**Problem to solve:** Every line from the one with "COLABPUBLISHNEWS" to the one with "mere end 1000 artikler om investering og", including those two, is to be copied exactly; all other lines of the entries below are left out.

**Data records:**
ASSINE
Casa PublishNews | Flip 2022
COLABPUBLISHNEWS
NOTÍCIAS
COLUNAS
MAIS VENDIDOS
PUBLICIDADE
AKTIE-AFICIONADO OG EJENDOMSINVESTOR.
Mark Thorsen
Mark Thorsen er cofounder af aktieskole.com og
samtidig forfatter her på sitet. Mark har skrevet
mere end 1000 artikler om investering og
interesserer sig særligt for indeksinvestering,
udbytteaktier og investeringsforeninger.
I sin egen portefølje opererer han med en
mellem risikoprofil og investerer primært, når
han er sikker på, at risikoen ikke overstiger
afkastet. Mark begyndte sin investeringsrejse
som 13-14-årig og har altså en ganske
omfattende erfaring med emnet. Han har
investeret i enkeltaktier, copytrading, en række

**Exercise output:**
COLABPUBLISHNEWS
NOTÍCIAS
COLUNAS
MAIS VENDIDOS
PUBLICIDADE
AKTIE-AFICIONADO OG EJENDOMSINVESTOR.
Mark Thorsen
Mark Thorsen er cofounder af aktieskole.com og
samtidig forfatter her på sitet. Mark har skrevet
mere end 1000 artikler om investering og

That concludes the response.